- Page text -
**********

Deep Learning (DL) has enabled the rapid advancement of many useful technologies, such as machine translation, speech recognition and object detection. In the research community, one can find code open-sourced by the authors to help in replicating their results and further advancing deep learning. However, most of these DL systems use unique setups that require significant engineering effort and may only work for a specific problem or architecture, making it hard to run new experiments and compare the results.

Today, we are happy to release Tensor2Tensor (T2T), an open-source system for training deep learning models in TensorFlow. T2T facilitates the creation of state-of-the art models for a wide variety of ML applications, such as translation, parsing, image captioning and more, enabling the exploration of various ideas much faster than previously possible. This release also includes a library of datasets and models, including the best models from a few recent papers (Attention Is All You Need, Depthwise Separable Convolutions for Neural Machine Translation and One Model to Learn Them All) to help kick-start your own DL research.

Translation Model
Training time
BLEU (difference from baseline)
Transformer (T2T)
3 days on 8 GPU
28.4 (+7.8)
SliceNet (T2T)
6 days on 32 GPUs
26.1 (+5.5)
1 day on 64 GPUs
26.0 (+5.4)
ConvS2S
18 days on 1 GPU
25.1 (+4.5)
GNMT
1 day on 96 GPUs
24.6 (+4.0)
8 days on 32 GPUs
23.8 (+3.2)
MOSES (phrase-based baseline)
N/A
20.6 (+0.0)
BLEU scores (higher is better) on the standard WMT English-German translation task.

**********

- Data for analysis -
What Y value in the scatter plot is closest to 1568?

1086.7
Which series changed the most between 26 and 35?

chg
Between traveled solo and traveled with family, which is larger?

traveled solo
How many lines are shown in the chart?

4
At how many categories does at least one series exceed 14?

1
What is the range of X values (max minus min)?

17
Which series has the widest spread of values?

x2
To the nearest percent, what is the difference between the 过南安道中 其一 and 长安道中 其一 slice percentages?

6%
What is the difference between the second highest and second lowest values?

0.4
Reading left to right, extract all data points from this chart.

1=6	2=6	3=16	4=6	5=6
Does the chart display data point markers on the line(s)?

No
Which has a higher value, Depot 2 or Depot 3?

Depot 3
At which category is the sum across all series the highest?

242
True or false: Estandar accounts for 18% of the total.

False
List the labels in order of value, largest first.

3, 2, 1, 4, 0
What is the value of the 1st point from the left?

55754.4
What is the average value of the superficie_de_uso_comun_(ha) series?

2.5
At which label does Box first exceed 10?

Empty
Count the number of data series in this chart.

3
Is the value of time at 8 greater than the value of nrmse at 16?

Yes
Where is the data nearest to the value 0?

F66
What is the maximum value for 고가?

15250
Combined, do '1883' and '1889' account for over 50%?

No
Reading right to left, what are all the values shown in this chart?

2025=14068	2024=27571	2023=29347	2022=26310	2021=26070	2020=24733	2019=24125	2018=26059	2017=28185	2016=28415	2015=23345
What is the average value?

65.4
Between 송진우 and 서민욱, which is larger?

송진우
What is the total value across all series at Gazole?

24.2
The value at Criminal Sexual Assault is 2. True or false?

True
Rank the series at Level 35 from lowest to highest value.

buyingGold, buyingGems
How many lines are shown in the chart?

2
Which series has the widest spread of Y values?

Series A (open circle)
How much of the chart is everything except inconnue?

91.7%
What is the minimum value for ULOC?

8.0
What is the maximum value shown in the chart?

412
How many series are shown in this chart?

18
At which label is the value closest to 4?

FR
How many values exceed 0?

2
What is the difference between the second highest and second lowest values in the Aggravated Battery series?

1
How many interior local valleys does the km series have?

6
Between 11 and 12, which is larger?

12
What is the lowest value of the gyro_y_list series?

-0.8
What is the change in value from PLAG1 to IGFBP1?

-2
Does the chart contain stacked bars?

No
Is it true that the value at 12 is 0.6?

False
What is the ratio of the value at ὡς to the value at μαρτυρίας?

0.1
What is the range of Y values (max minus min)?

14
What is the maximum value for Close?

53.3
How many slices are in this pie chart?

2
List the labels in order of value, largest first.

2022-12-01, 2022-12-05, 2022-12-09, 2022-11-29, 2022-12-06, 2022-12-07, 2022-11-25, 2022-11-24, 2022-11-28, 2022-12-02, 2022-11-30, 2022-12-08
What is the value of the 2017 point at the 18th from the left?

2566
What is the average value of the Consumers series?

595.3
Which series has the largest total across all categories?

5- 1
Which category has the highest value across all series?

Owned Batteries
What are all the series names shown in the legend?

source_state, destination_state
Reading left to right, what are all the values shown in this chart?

**********

- Exercise prompt -
Go on with the Tensor2Tensor announcement, starting after its table caption. The entries are separate material and are not part of the Tensor2Tensor announcement.

- Answer section -
As an example of the kind of improvements T2T can offer, we applied the library to machine translation. As you can see in the table above, two different T2T models, SliceNet and Transformer, outperform the previous state-of-the-art, GNMT+MoE. Our best T2T model, Transformer, is 3.8 points better than the standard GNMT model, which itself was 4 points above the baseline phrase-based translation system, MOSES. Notably, with T2T you can approach previous state-of-the-art results with a single GPU in one day: a small Transformer model (not shown above) gets 24.9 BLEU after 1 day of training on a single GPU. Now everyone with a GPU can tinker with great translation models on their own: our github repo has instructions on how to do that.

Modular Multi-Task Training
The T2T library is built with familiar TensorFlow tools and defines multiple pieces needed in a deep learning system: data-sets, model architectures, optimizers, learning rate decay schemes, hyperparameters, and so on. Crucially, it enforces a standard interface between all these parts and implements current ML best practices. So you can pick any data-set, model, optimizer and set of hyperparameters, and run the training to check how it performs. We made the architecture modular, so every piece between the input data and the predicted output is a tensor-to-tensor function. If you have a new idea for the model architecture, you don’t need to replace the whole setup. You can keep the embedding part and the loss and everything else, just replace the model body by your own function that takes a tensor as input and returns a tensor.

This means that T2T is flexible, with training no longer pinned to a specific model or dataset. It is so easy that even architectures like the famous LSTM sequence-to-sequence model can be defined in a few dozen lines of code. One can also train a single model on multiple tasks from different domains. Taken to the limit, you can even train a single model on all data-sets concurrently, and we are happy to report that our MultiModel, trained like this and included in T2T, yields good results on many tasks even when training jointly on ImageNet (image classification), MS COCO (image captioning), WSJ (speech recognition), WMT (translation) and the Penn Treebank parsing corpus. It is the first time a single model has been demonstrated to be able to perform all these tasks at once.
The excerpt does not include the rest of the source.